Line tally for "Partners": state how many lines of the entries include it, with no other text.

[Source records]
- - - -

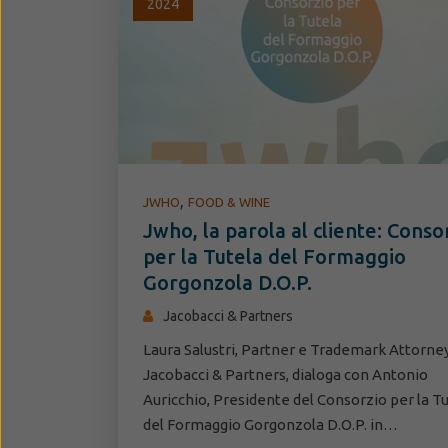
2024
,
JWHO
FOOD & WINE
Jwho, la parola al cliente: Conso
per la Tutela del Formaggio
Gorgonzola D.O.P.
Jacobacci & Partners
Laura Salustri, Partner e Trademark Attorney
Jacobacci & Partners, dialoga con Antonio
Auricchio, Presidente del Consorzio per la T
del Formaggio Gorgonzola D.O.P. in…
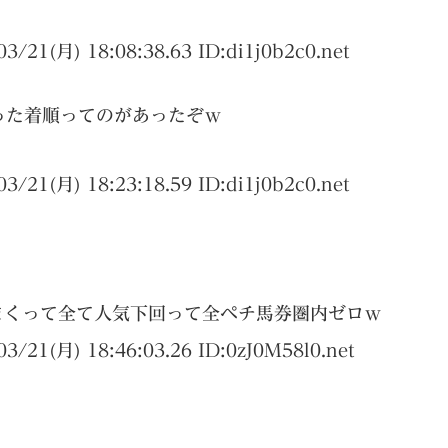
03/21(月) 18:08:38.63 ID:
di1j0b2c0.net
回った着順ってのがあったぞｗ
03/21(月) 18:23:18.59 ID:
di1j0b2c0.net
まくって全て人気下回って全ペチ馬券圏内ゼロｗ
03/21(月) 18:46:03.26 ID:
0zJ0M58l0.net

- - - -

### Result:
2